'Big data' seen as key to curing healthcare ills
Providing access to “big data” is a giant step to curing many healthcare ills and taking control of he healthcare costs, according to a new report released today by the Ewing Marion Kauffman Foundation, a private non-partisan organization.
The Kauffman Foundation Task Force put forth incremental approaches to achieving efficient healthcare reform – to address what it called "America's most urgent public policy problem.”
The foundation released its report April 19 at the The Atlantic's fourth annual Health Care Forum in Washington, D.C. The event focuses on improving the cost-benefit balance in American healthcare through open access to medical data.

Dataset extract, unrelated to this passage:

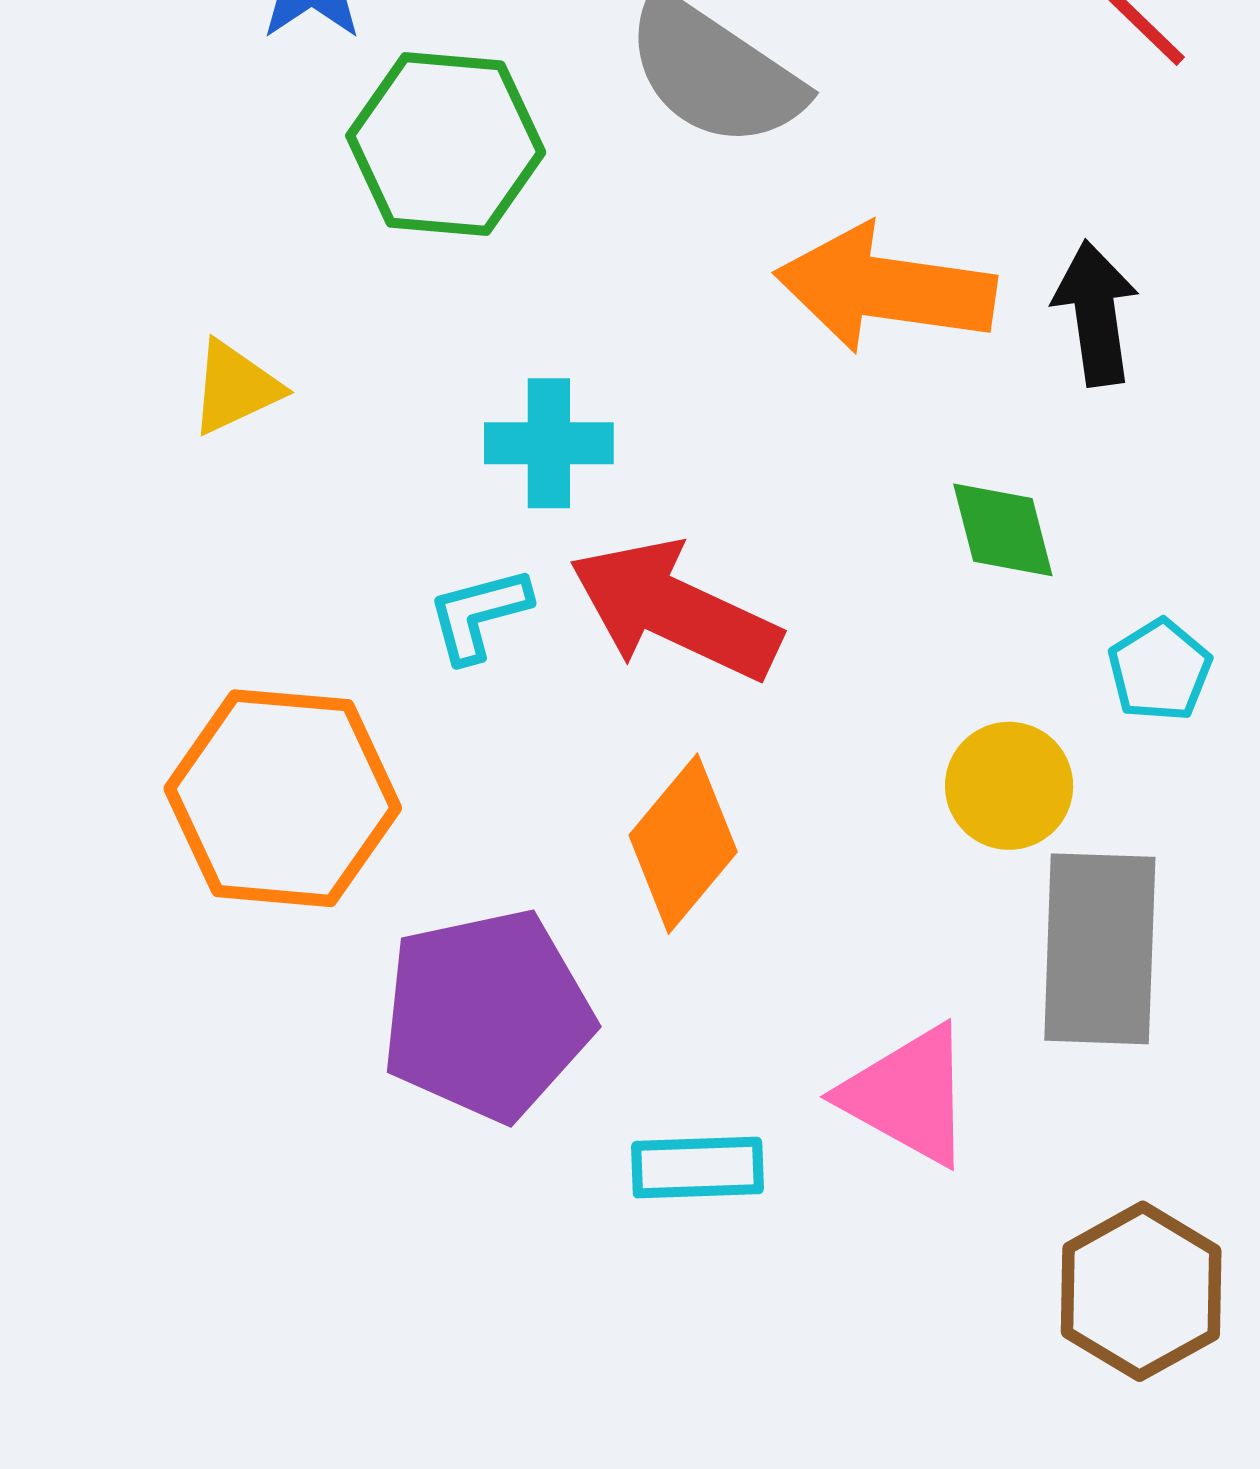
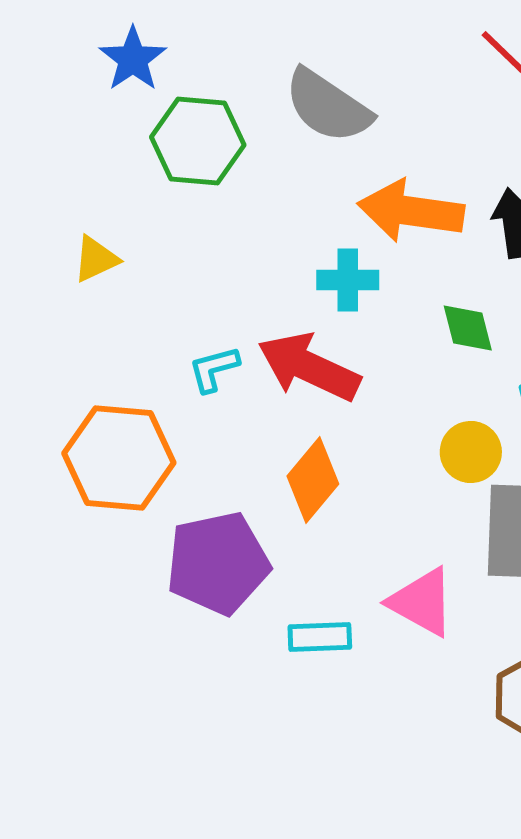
cyan cross: (549, 443) -> (348, 280), moved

The report, "Valuing Health Care: Improving Productivity and Quality," is based on the recommendations of 31 experts from related fields convened by the Kauffman Foundation to reframe thinking around the question, "How can the productivity and value of American health care be increased, in both the short-term and long-term?"
While acknowledging that there's no shortage of reports and recommendations for healthcare reform, the task force members say they took a unique approach to tackling health care value and productivity challenges.
"Rather than look for a 'one-shot-fix' solution, the task force focused on incremental reforms that cumulatively can both reduce costs and enhance the value of healthcare delivered to Americans, regardless of whether and how the Affordable Care Act is implemented," said Robert Litan, vice president of research and policy at the Kauffman Foundation and a task force co-organizer. "The underlying thread to the recommendations is leveraging big medical data."
"Using proper safeguards, we need to open the information that is locked in medical offices, hospitals and the files of pharmaceutical and insurance companies," said John Wilbanks, Kauffman senior fellow and an author of the report. "For example, combining larger datasets on drug response with genomic data on patients could steer therapies to the people they are most likely to help. This could substantially reduce the need for trial-and-error medicine, with all its discomforts, high costs and sometimes tragically wrong guesses."
Specifically, the report recommends:
- Unleashing the power of information by breaking down silos and encouraging data sharing among research centers, medical offices, pharmaceutical companies, insurance firms and others; and that a new corps of data entrepreneurs be incentivized to collect and analyze existing medical data to discover and then disseminate new therapies.
- Funding more translational, cross-cutting research, with larger average grants made available to larger teams, many of them with participants from multiple institutions; and requiring collaboration across research institutions.
- Reforming medical malpractice systems to streamline new drug approvals and remove counter-productive restrictions on health insurance premiums.
- Empowering patients by, among other means, providing unbiased information on treatment options' benefits and drawbacks, and helping them make choices about the relevant lifestyle implications and risk-reward tradeoffs.
Further, the task force contends, healthcare delivery deserves its own national research program, one focused on comparative efficiency research. As the task force puts it, more efficiency (with acceptable quality guidelines) leads to profitability, and corrects the easy practice of simply passing costs down the health care stream.